Have you ever written, spoken, drawn, molded, shaped, sewed, welded, or taught something, only to discover you were not the first? That your creation was derivative? Maybe deeply so?
It is a painful experience, especially when the work of the lone inventor, the creative genius, seems so vital. Across the crucibles of human progress, Mars, climate change, the internet, the world seems to be dragged forward by mavericks. The word innovation is now everywhere, and if my LinkedIn news feed is any indicator, it is here to stay.
Still, if we pause as our ego deflates, we might ask, what does it really mean to be original?

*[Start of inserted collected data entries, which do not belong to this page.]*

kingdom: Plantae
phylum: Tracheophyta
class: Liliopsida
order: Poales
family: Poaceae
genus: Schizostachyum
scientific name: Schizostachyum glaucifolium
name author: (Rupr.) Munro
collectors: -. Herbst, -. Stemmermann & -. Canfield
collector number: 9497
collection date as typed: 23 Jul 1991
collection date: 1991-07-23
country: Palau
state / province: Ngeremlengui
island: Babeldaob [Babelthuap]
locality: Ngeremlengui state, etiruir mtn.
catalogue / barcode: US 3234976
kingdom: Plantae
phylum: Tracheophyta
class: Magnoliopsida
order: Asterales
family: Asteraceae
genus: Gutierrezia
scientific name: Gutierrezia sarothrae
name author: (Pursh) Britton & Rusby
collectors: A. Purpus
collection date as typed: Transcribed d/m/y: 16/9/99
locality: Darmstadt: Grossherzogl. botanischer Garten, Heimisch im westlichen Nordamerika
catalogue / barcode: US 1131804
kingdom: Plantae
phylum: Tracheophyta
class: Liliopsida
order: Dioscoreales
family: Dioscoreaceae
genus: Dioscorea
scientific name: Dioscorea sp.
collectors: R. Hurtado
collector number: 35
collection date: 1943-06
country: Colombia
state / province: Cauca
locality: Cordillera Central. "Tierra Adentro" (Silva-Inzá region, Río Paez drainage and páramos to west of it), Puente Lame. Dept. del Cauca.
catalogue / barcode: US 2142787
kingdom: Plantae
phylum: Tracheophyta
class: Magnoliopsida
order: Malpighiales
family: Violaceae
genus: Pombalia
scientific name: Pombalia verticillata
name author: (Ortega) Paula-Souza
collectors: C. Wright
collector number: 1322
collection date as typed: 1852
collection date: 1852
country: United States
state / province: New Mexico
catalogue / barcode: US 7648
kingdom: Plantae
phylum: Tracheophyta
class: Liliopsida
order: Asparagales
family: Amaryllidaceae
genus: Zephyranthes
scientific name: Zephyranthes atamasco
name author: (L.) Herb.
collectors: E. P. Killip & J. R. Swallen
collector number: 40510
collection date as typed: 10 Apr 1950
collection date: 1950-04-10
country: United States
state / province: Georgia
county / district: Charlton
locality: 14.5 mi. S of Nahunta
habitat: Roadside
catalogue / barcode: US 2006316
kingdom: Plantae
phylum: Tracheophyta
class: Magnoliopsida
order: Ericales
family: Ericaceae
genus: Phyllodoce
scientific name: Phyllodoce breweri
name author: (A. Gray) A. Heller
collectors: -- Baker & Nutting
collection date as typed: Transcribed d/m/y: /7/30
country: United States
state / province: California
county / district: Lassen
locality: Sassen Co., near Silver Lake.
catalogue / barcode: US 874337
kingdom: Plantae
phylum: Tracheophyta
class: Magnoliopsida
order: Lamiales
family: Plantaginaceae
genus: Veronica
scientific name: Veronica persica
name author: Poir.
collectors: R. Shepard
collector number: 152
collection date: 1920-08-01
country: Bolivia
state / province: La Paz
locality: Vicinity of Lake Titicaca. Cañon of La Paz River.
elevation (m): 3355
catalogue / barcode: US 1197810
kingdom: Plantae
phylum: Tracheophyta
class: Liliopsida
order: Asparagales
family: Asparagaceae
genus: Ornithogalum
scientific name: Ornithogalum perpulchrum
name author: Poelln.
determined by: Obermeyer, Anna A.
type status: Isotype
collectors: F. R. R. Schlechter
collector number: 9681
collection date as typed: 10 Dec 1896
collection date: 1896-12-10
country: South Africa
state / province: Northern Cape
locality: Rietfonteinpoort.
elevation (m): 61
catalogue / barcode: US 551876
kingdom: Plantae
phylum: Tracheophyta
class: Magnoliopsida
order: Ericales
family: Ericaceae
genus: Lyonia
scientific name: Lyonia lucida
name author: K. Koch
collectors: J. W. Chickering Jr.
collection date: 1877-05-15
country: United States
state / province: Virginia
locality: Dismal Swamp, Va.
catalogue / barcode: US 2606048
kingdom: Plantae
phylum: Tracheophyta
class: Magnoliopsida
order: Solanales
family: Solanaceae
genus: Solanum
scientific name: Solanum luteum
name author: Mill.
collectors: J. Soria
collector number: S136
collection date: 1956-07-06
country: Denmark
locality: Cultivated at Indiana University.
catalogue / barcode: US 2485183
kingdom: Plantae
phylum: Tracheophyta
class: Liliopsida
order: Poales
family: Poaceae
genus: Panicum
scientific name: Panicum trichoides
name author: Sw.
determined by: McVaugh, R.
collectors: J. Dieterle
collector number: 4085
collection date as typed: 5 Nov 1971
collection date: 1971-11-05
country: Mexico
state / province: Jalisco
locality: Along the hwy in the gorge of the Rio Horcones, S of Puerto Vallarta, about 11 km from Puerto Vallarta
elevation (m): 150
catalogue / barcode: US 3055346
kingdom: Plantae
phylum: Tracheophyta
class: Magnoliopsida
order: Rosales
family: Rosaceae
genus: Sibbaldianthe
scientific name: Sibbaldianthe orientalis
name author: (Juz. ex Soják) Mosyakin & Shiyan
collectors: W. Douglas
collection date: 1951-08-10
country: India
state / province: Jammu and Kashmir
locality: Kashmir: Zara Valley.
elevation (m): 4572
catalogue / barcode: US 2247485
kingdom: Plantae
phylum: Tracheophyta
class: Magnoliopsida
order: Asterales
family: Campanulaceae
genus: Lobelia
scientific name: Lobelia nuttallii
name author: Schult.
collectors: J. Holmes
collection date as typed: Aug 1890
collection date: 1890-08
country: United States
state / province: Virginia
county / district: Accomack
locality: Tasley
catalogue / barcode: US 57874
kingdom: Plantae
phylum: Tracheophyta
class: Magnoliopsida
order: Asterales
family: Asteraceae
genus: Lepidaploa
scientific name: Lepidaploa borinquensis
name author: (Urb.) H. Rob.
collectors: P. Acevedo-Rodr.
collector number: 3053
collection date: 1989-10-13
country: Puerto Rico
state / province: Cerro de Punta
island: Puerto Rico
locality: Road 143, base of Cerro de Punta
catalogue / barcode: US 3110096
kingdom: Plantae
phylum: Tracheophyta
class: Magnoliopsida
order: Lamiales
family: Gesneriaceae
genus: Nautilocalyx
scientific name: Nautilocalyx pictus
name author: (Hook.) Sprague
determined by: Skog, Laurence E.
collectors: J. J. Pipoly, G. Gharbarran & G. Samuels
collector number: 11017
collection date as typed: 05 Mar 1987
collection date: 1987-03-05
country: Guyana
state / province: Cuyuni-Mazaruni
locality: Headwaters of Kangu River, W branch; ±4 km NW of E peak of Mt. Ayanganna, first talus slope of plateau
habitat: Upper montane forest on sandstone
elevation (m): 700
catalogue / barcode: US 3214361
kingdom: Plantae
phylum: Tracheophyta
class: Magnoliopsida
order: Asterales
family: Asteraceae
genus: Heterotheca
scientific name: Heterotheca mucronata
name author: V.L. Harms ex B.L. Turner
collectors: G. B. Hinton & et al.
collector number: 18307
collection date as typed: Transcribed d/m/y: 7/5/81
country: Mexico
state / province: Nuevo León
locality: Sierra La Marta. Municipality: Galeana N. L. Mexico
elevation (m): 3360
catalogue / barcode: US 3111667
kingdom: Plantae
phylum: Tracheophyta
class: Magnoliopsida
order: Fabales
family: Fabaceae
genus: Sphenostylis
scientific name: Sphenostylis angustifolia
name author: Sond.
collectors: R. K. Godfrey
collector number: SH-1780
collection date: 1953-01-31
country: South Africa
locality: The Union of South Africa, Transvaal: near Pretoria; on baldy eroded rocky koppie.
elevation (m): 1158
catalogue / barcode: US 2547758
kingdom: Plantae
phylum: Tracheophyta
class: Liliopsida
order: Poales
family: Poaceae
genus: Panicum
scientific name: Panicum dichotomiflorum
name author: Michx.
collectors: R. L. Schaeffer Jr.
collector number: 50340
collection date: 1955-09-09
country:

What does it mean to be original?
The question is taken up in this wonderful piece on literary imitation in the London Review of Books. The focus is writing, and the millennia long struggle with one’s literary predecessors. It charts how attitudes towards imitation have changed over time, from venerating historical influence. to hiding it.
The author pits Harold Bloom, who believed one’s predecessors must be struggled against before finally being overcome, and Burrow, who thought influence was inescapable and to be cherished.

And

In The Mathematical Experience, the authors ask a similar question: where should credit for mathematical discovery lie, the lone creative genius or the society that surrounds them? Here the tension is between the individual and their community, not their ancestry. The authors defer to William James, in his essay “Great Men and Their Environment:”
The community stagnates without the impulse of the individual; the impulse dies away without the sympathy of the community
Since originality is always in dialogue with ancestry and community, make sure to write them a letter of thanks.
I suspect we overemphasize the importance light-bulb-moment, bolt of lightning type creativity. The world is drowning in original thought, just in academia, hundreds of thousands of new PhD’s are minted each year. This rate of production, paired with our short lives and even shorter attention spans, means most information is immediately condemned to be forgotten. A 17th-century manuscript, wedged in a dusty corner of a provincial library is not lost, but it might as well be. For information to persist in a useful manner it must be passed on, it must circulate through the social body. In an information dense world, originality is nothing without transmission.
In an information dense world, those who search, filter, interpret, and apply are vital. Nor are interpretation and application mere rote tasks. Each generation re-imbues what it receives with new meaning. Application is not object-paste-surface so much as creative re-imagination – or at least it can be.